▸ **AUSGANGSTEXT**
------
Bogdan Bilovil gewinnt das 27. Schloss-Open

Werther (ehu).

Fidemeister Bogdan Bilovil hat zum zweiten Mal das Schloß-Open gewonnen.

Das Osterfest fällt für Bogdan Bilovil dieses Jahr aus. Der Sieger des 27. Schloß-Opens reist nach seinem Erfolg in Werther weiter in die Schweiz, um über die Feiertage beim Baseler Schachfestival mitzuspielen, einem Turnier mit fünf Großmeistern an der Spitze. Bilovil ist dort an sieben gesetzt und zählt zum Favoritenkreis. Die Reise- und Hotelkosten für Basel hat sich der Fidemeister vom Zweitbundesligisten Schachfreunde Bad Emstal/Wolfhagen nach eigener Aussage jetzt in Werther erspielt.

Als Bogdan Bilovil sechs Jahre alt war, brachte ihm sein Vater das Schachspielen bei. Zehn Jahre später schickten die Eltern ihren Jungen wegen des Ukraine-Krieges zusammen mit seiner Schwester nach Deutschland. Sie selbst sind in der Ukraine geblieben. Jetzt hilft ihm das Schachspiel, das Leben in Abwesenheit der Eltern zu meistern. Startgeld, Reisekosten, Aufenthalt am Turnierort: „Ich muss alles selbst bezahlen“, sagt Bilovil.

2023 feierte er schon bei seiner Premiere in Werther einen Triumph im Schloß. Nun hüpfte er erneut aufs Treppchen: Für seinen Turniersieg bekam er 725 Euro – genug für den fünftägigen Turnieraufenthalt im schweizerischen Vier-Sterne-Hotel. Beim Turnier in Basel verfolgt Bilovil ein hehres Ziel: Er möchte „Internationaler Meister“ (IM) werden. Der Titel wird vom Weltschachbund (Fide) vergeben und ist nach dem Großmeistertitel der zweithöchste im Schach. Als IM wäre Bilovil bei vielen Turnieren vom Startgeld befreit.

Aktuell hat Bilovil mehr als die dafür erforderlichen 2.400 Elo-Punkte. Zum Vergleich: Anfänger starten mit etwa 600 Punkten, der Weltranglistenerste Magnus Carlsen besitzt mehr als 2.800. Für eine erfolgreiche Titeljagd muss er zusätzlich insgesamt 27 Turnierpartien aufweisen, die seine Klasse bestätigen.
------
▸ **ARBEITSAUFTRAG**
[1] Schreibe aus dem Bericht über Bogdan Bilovil die Stelle ab, die mit den Worten „Das Osterfest fällt“ beginnt, und hör nach „in Werther erspielt.“ auf.
[2] Nenne alle Kosten, die Bilovil laut dem Bericht selbst bezahlen muss.
[3] Beantworte anhand des Berichts über Bogdan Bilovil:
(a) Wie viel Geld bekam Bilovil für seinen Turniersieg?
(b) Wie alt war Bilovil, als sein Vater ihm das Schachspielen beibrachte?
(c) Wie viele Turnierpartien muss er für den IM-Titel zusätzlich aufweisen?
Die anschließende Auflistung hat mit dem Bericht nichts zu tun.

▸ **BEREITGESTELLTE ANGABEN**
------
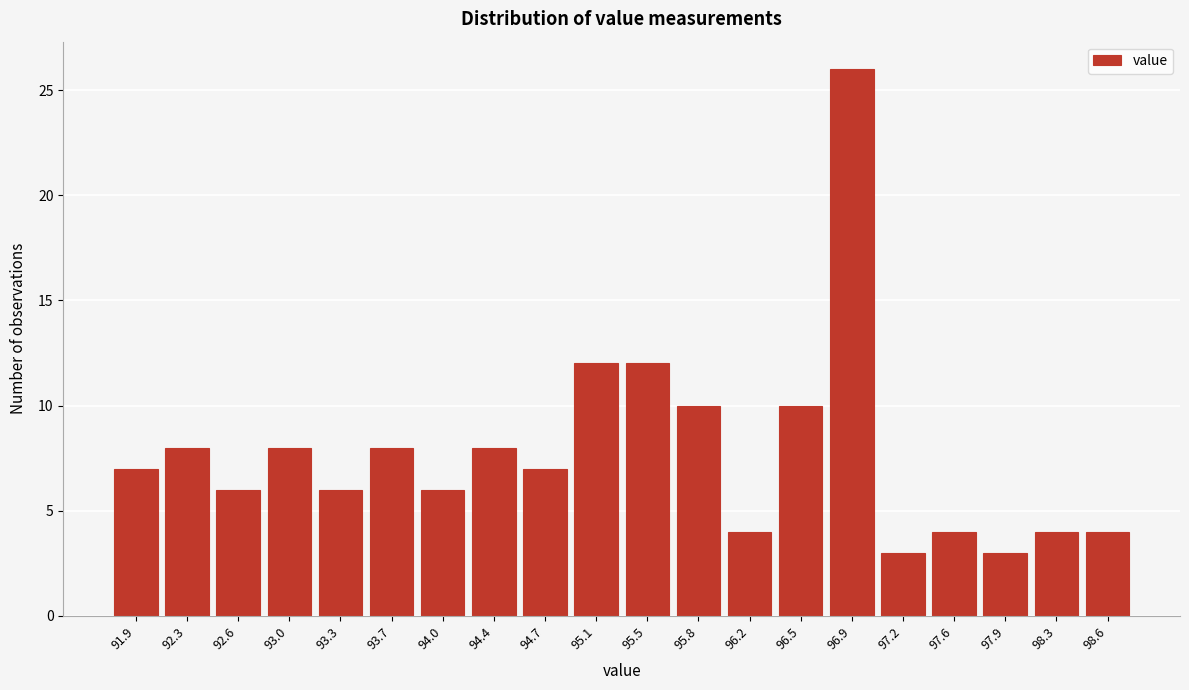

Reading left to right, what are all the values shown in this chart?

91.9=7	92.3=8	92.6=6	93.0=8	93.3=6	93.7=8	94.0=6	94.4=8	94.7=7	95.1=12	95.5=12	95.8=10	96.2=4	96.5=10	96.9=26	97.2=3	97.6=4	97.9=3	98.3=4	98.6=4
------
▸ **LÖSUNGEN**
[1]
Das Osterfest fällt für Bogdan Bilovil dieses Jahr aus. Der Sieger des 27. Schloß-Opens reist nach seinem Erfolg in Werther weiter in die Schweiz, um über die Feiertage beim Baseler Schachfestival mitzuspielen, einem Turnier mit fünf Großmeistern an der Spitze. Bilovil ist dort an sieben gesetzt und zählt zum Favoritenkreis. Die Reise- und Hotelkosten für Basel hat sich der Fidemeister vom Zweitbundesligisten Schachfreunde Bad Emstal/Wolfhagen nach eigener Aussage jetzt in Werther erspielt.

[2] Startgeld, Reisekosten, Aufenthalt am Turnierort

[3]
(a) 725 Euro
(b) Sechs Jahre
(c) 27 Turnierpartien